Holding its head high at home and overseas
Tower Property Fund has carefully positioned itself as a well-managed property group with attractive offshore and local components.
Initially, when it entered Croatia, it faced heavy criticism, as there were concerns that it would be unable to succeed in a market about which it had limited knowledge.
Many SA property companies have taken a chance in Central and Eastern Europe in the past two years. They are able to borrow at about 2% and buy properties at an 8% yield. In SA, borrowing costs are about 10.5% for a similar yield.
The SA assets are in big cities, primarily Johannesburg and Cape Town. For now, Tower’s offshore assets will be solely in Croatia. Tower’s CEO Marc Edwards says these assets will be ring fenced. This could be as a subsidiary or a separately listed entity.
“The risk on our Croatian properties is low as we have secured long-term head leases from the sellers,” he says.
In its results for the half year to November Tower said it had acquired a R1bn retail property portfolio in Croatia. This increased the fund’s total portfolio value to more than R5bn, and its Croatian exposure to about 28% of the portfolio by value.
Edwards says 2016 was a watershed year for Tower. “Its SA portfolio is performing well, with additional profits expected from refurbishments and other initiatives foreseen in the medium term. These profits will be reinvested and used to boost core earnings.”
Tower’s development of more than 70 residential units at the Cape Quarter is expected to come on stream from December 2017 through to mid 2019. Since there is a high demand for residential property in the area, Tower says it will dispose of all the units and reinvest the profits in the business. Portfolio vacancies have dropped to 4%, with vacancies of 4.6% in SA and zero in Croatia. The weighted average lease expiry of the fund is 4½ years, with the domestic portfolio at 3½ years.
Tower has internalised the management company, Spire.

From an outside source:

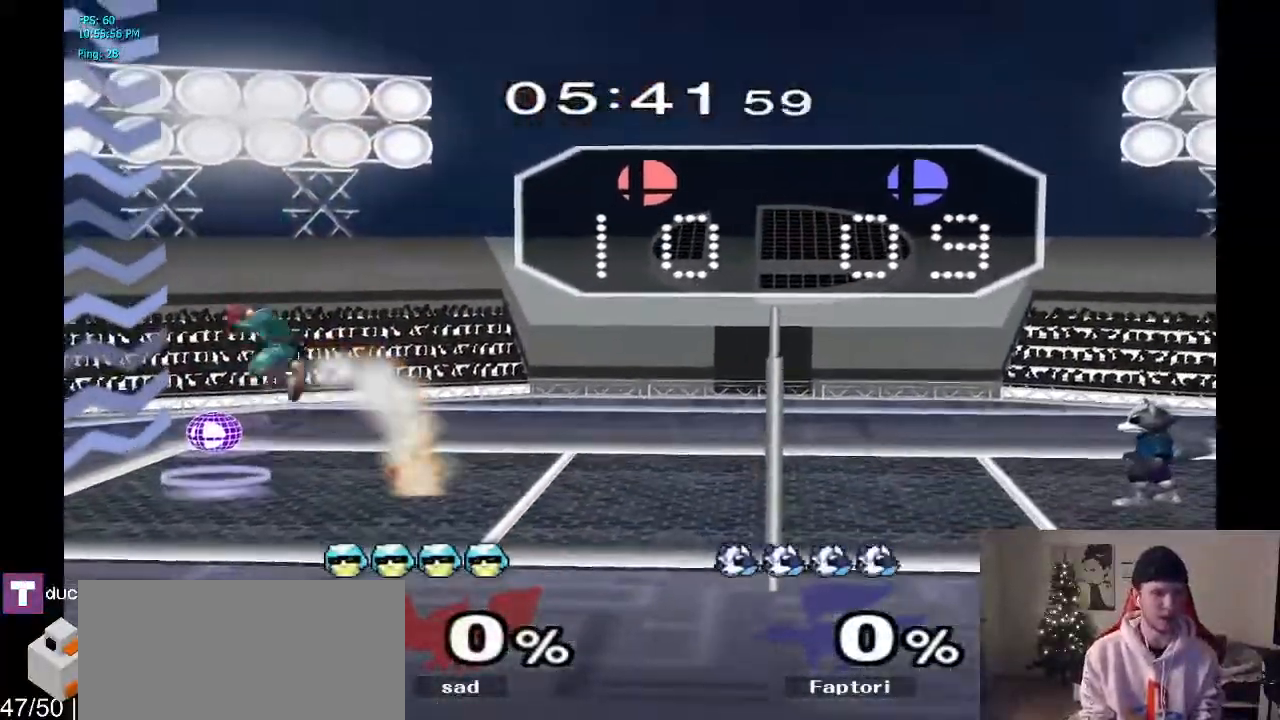
{"dt_ms": 500, "buttons": [], "left_stick": "right", "right_stick": "center", "events": [[50, "left_stick", "right"], [217, "left_stick", "center"], [383, "left_stick", "right"]]}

Bridge Fund Managers chief investment officer Ian Anderson says Tower has taken steps to create certainty in its numbers and an overall better investment case.

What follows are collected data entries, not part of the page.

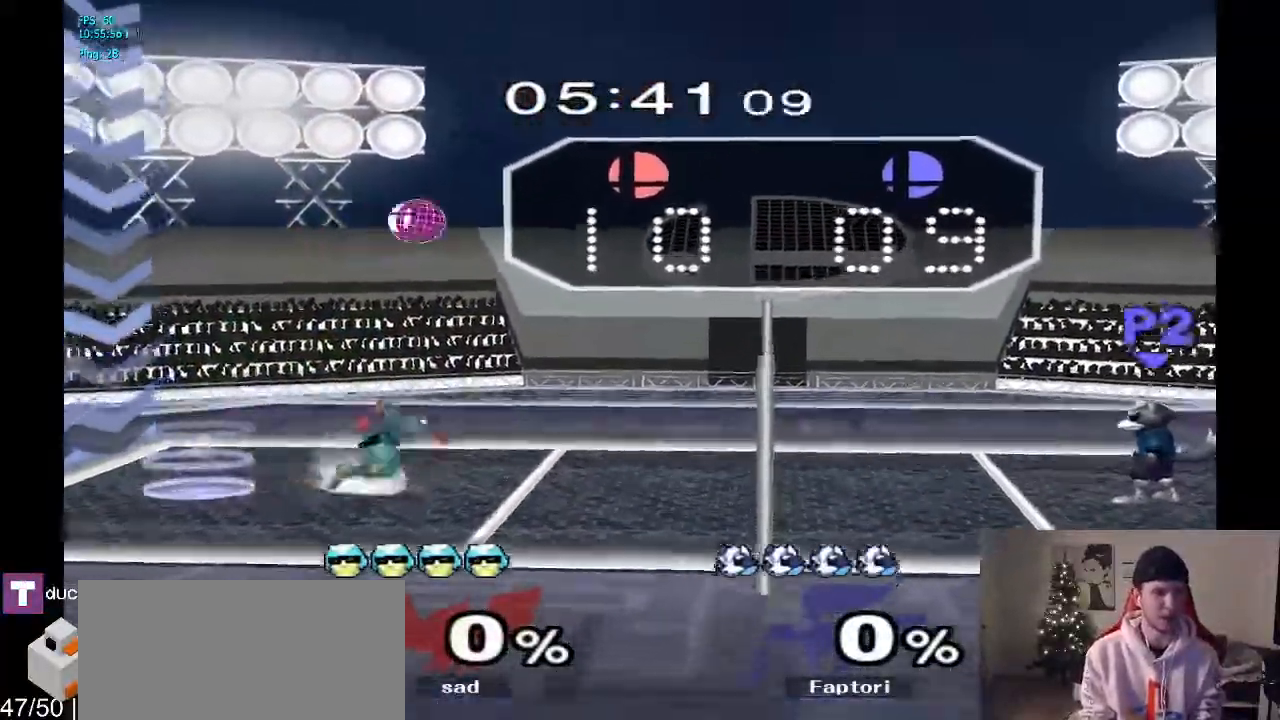
{"dt_ms": 500, "buttons": [], "left_stick": "center", "right_stick": "center", "events": [[33, "Y", "down"], [200, "Y", "up"], [200, "left_stick", "center"], [300, "right_stick", "down-right"], [400, "right_stick", "center"], [450, "Y", "down"], [500, "Y", "up"]]}
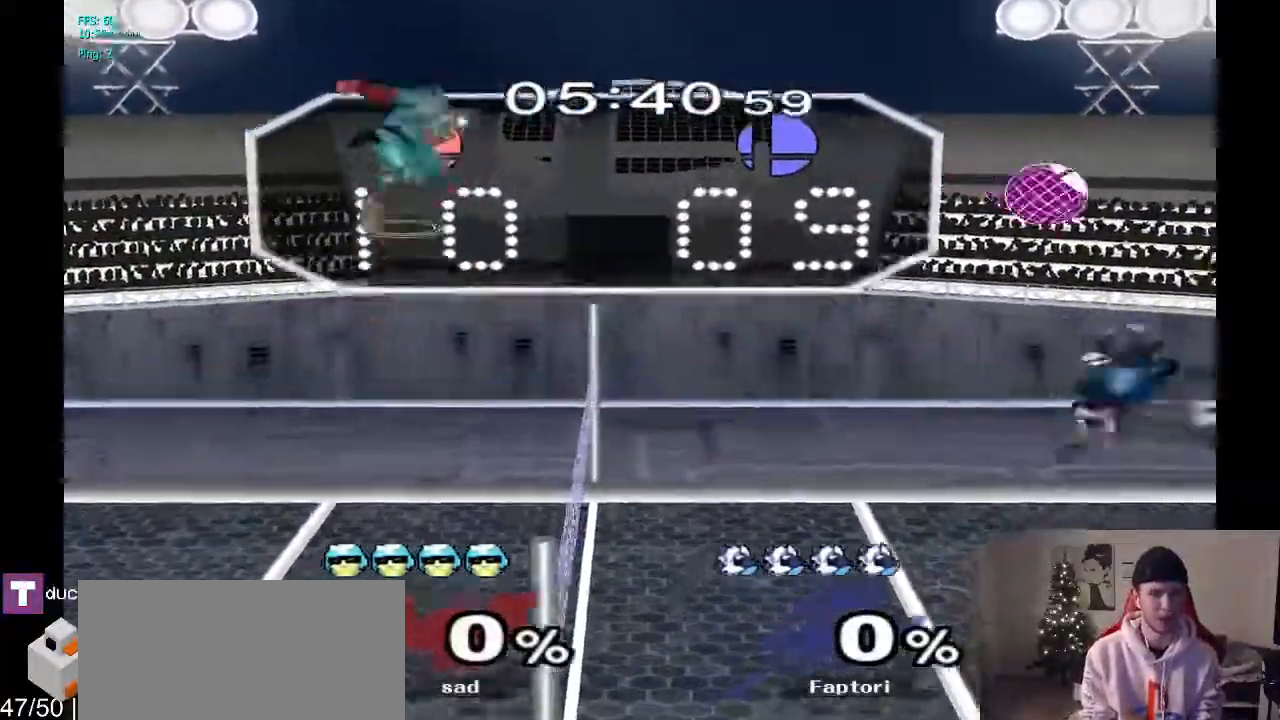
{"dt_ms": 500, "buttons": [], "left_stick": "left", "right_stick": "center", "events": [[17, "A", "down"], [100, "A", "up"], [100, "left_stick", "right"], [283, "left_stick", "up-left"], [383, "left_stick", "left"]]}
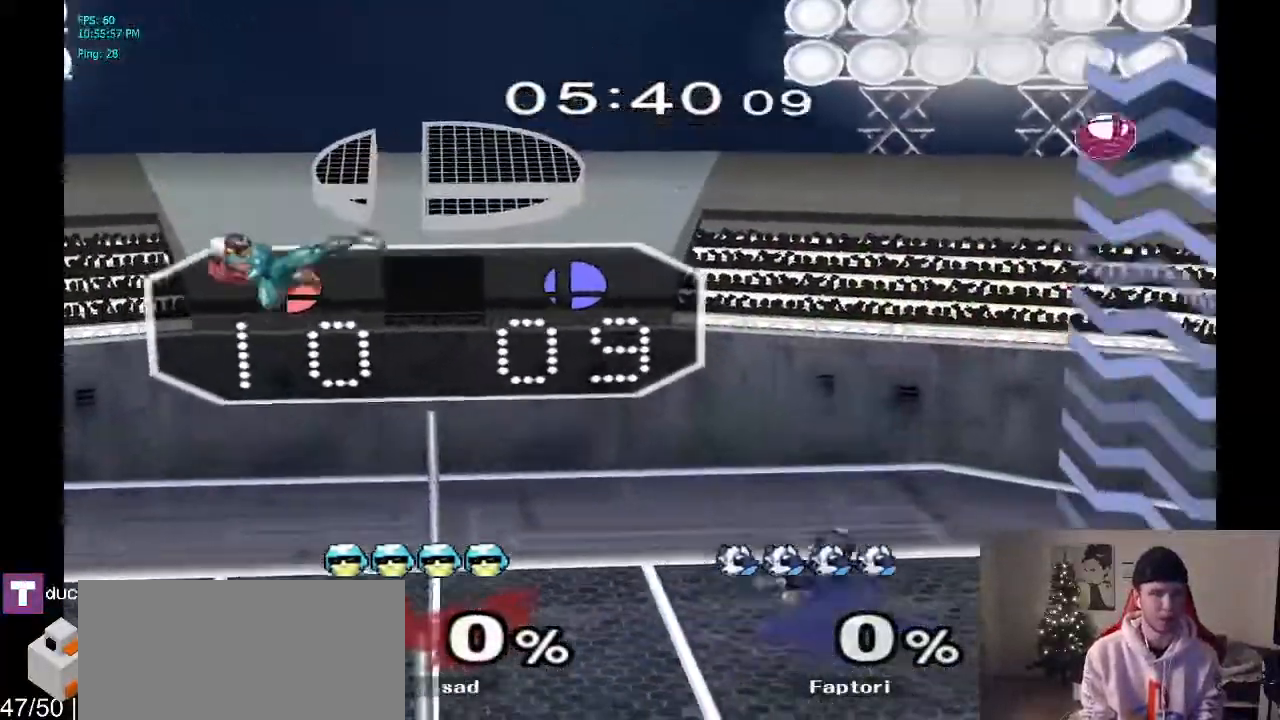
{"dt_ms": 500, "buttons": [], "left_stick": "left", "right_stick": "center", "events": [[117, "left_stick", "down"], [183, "left_stick", "center"], [383, "left_stick", "left"]]}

Management has opted to no longer distribute once-off profits from the sale of properties and, as a result, this interim distribution per share was 15% lower than a year ago, which included some once-off profits. “As a result of this change in policy, there is far more certainty in Tower’s [future] numbers. Management expects net property income to grow by between 6% and 8%/year over the medium term,” Anderson says.
“The company expects to realise about R240m in onceoff profits, which will be used to pay down debt, buy back shares or enhance the existing portfolio and build on the current platform,” he says.

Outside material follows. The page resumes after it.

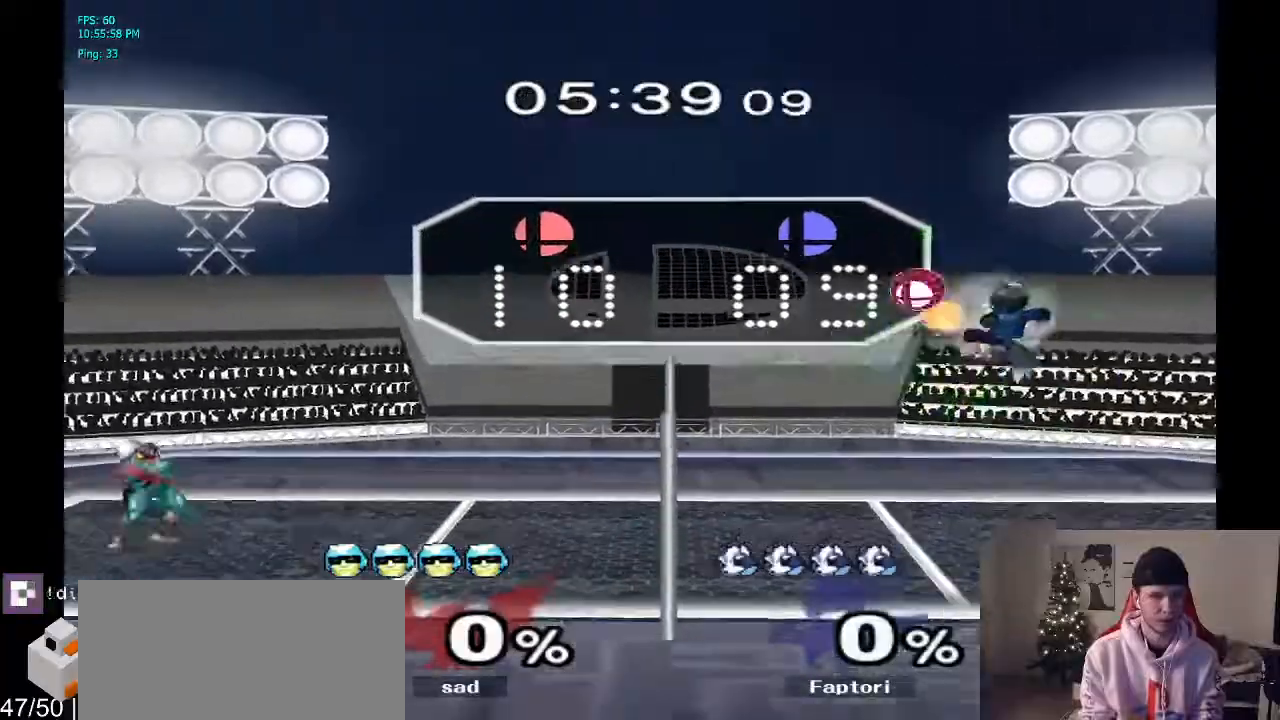
{"dt_ms": 500, "buttons": [], "left_stick": "center", "right_stick": "center", "events": [[33, "left_stick", "center"]]}
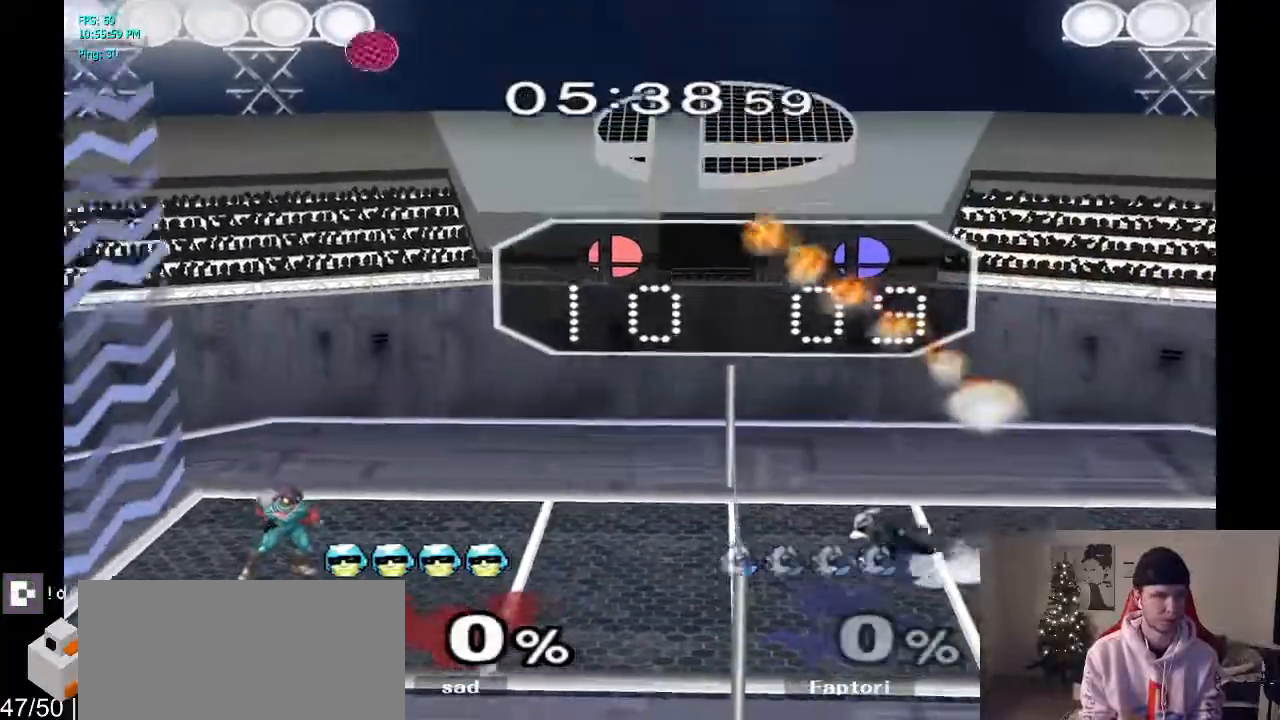
{"dt_ms": 500, "buttons": [], "left_stick": "up-left", "right_stick": "center", "events": [[33, "Y", "down"], [83, "left_stick", "up"], [300, "Y", "up"], [417, "left_stick", "up-left"], [433, "A", "down"], [500, "A", "up"]]}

“As a result, we believe Tower is capable of growing distributions by about 10%/year off the lower base it will create in the 2017 financial year.
“Even with the lower distribution forecast for that [period], Tower offers investors an extremely attractive initial income yield of more than 10.5%.” Anderson says the initial yield, plus double-digit growth in distributions over the medium term, make Tower one of the most attractively priced listed property companies in SA, capable of producing 20%/year in total returns for shareholders over the next two to three years.